Advanced Micro Devices is creating a business unit for its broad array of graphics technologies, part of a larger move by company executives who see such market segments as gaming and immersive computing as keys to improving the chip maker’s fortunes.
AMD officials on Sept. 9 announced the creation of the Radeon Technologies Group (RTG) and appointed Raja Koduri, corporate vice president of visual computing, to run the new business unit. He will report to President and CEO Lisa Su. The RTG will have engineering teams whose jobs will be to drive the development of AMD’s graphics intellectual property (IP) in alignment with the company’s overarching goals
Along with putting Koduri in charge of the business unit, AMD officials also said that Sean Burke, corporate vice president and general manager of the company’s Professional Graphics business unit who has been at AMD since May, will now be responsible for all areas of AMD’s consumer and professional graphics solutions.
“We are entering an age of immersive computing where we will be surrounded by billions of brilliant pixels that enhance our daily lives in ways we have yet to fully comprehend,” Su said in a statement. “AMD is well-positioned to lead this transition with graphics IP that powers the best gaming and visual computing experiences today.”
The creation of the RTG will enable a more agile and vertically integrated graphics business “focused on solidifying our position as the graphics industry leader, recapturing profitable share across traditional graphics markets, and staking leadership positions in new markets such as virtual and augmented reality,” she said.
AMD in 2006 bought graphics technology vendor ATI Technologies for $5.4 billion. The deal came at a time when AMD was being battered by larger rival Intel, and many industry observers questioned why AMD would spend so much money to buy the company. The ATI acquisition did put a financial strain on the company, but officials at the time insisted that AMD needed improved graphics capabilities.
The company has since not only grown its discrete graphics portfolio to challenge Nvidia, but also began integrating GPUs onto the same piece of silicon as the CPU to create processors that officials called accelerated processing units, or APUs. Intel now also integrates graphics into many of its processors.
During a meeting in May with financial analysts in New York City, Su and other AMD executives said the company’s graphics capabilities were a key differentiator and a cornerstone of their plans to bring the company back to sustained profitability. They said the graphics technology will play a key role in everything from gaming and immersive computing to virtual reality and future PC designs.
According to an AMD spokesman, the new group under Koduri will handle all aspects of graphics development, both the hardware and software engineering for products that will be used not only in AMD’s APUs and discrete GPUs, but also in its semi-custom business, which was responsible for getting AMD technology into the latest generation of gaming consoles from Microsoft, Sony and Nintendo. The gaming industry is proving to be an important one for AMD.
“AMD is one of the few companies with the engineering talent and IP to make emerging immersive computing opportunities a reality,” Koduri said in a statement.

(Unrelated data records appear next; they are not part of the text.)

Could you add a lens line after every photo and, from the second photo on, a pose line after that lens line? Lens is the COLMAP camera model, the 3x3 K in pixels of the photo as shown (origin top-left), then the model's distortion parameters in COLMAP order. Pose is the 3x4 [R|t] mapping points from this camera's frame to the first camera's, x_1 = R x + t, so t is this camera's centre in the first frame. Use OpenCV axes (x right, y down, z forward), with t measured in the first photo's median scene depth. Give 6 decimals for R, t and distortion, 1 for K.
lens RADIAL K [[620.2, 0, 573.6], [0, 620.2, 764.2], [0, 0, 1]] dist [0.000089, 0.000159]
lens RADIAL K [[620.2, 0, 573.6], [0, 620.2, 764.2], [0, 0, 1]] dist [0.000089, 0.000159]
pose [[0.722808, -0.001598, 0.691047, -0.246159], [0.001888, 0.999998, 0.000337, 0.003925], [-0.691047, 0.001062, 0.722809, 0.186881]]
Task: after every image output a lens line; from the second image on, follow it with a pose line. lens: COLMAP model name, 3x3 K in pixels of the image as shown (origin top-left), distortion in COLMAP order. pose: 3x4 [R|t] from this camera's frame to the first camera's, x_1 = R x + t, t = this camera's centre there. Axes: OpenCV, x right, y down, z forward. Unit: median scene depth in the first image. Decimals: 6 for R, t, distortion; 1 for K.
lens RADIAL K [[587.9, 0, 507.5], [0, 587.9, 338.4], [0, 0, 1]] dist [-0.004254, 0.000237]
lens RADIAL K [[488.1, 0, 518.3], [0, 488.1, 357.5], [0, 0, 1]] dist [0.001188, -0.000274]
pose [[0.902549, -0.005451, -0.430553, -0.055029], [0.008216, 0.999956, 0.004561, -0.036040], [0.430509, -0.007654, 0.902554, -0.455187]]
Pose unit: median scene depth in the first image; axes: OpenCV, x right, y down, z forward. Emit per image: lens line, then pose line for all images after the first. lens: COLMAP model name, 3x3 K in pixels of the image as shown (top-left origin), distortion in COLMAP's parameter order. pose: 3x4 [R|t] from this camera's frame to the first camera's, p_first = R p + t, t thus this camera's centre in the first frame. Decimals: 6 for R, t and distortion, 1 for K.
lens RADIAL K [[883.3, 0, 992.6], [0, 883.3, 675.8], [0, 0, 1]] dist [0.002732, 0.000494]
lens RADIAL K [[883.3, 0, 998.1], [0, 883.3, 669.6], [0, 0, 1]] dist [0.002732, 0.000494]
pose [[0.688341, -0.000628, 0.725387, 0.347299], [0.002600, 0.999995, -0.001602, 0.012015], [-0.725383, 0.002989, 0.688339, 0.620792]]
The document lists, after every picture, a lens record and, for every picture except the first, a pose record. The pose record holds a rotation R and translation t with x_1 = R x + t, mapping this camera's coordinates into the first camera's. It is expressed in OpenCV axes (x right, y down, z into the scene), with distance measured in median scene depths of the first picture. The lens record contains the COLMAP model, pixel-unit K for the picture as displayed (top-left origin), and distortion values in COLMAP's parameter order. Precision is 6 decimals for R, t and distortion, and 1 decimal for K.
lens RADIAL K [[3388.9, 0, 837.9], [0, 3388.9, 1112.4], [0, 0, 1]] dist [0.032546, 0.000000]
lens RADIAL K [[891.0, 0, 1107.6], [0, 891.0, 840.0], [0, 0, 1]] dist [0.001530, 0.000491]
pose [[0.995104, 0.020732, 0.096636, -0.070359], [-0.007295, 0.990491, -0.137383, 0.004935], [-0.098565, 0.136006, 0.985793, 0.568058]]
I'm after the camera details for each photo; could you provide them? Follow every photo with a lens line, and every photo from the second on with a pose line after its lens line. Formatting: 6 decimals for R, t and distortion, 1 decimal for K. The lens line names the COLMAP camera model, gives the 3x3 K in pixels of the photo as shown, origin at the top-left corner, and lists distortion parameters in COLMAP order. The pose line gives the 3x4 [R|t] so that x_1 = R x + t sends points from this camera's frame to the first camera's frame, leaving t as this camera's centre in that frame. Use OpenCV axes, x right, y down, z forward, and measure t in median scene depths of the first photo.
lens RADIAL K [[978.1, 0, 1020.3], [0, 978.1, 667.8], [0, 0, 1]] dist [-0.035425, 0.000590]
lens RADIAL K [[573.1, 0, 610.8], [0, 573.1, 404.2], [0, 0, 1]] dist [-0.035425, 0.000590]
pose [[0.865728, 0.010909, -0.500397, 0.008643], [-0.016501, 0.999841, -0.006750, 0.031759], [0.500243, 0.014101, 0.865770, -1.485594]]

In June, AMD rolled out its latest Radeon graphics cards—including the R9 Fury series—which were the first to include the chip maker’s new High-Bandwidth Memory (HBM) technology. The HBM technology initially came to discrete GPUs, though officials have said it will appear in other products down the road. The new memory technology essentially stacks memory chips for greater performance, power efficiency and density. The new memory technology provides 60 percent more bandwidth than GDDR5, and a 4096-bit memory interface, according to the company.
With HBM, the R9 Fury delivers more than three times the performance-per-watt of GDDR5 while taking up 94 percent less surface area on the printed-circuit board.
Koduri initially came to AMD through the ATI acquisition. He was CTO of AMD’s Graphics Products Group before leaving in 2009 to work at Apple for four years and Makuta VFX for more than two more. He returned to AMD in 2013. He headed up AMD’s LiquidVR effort to create technology to improve virtual-reality experiences.
The moves mean that Matt Skynner, corporate vice president and general manager of AMD’s Graphics Business and another former ATI executive, is leading the company.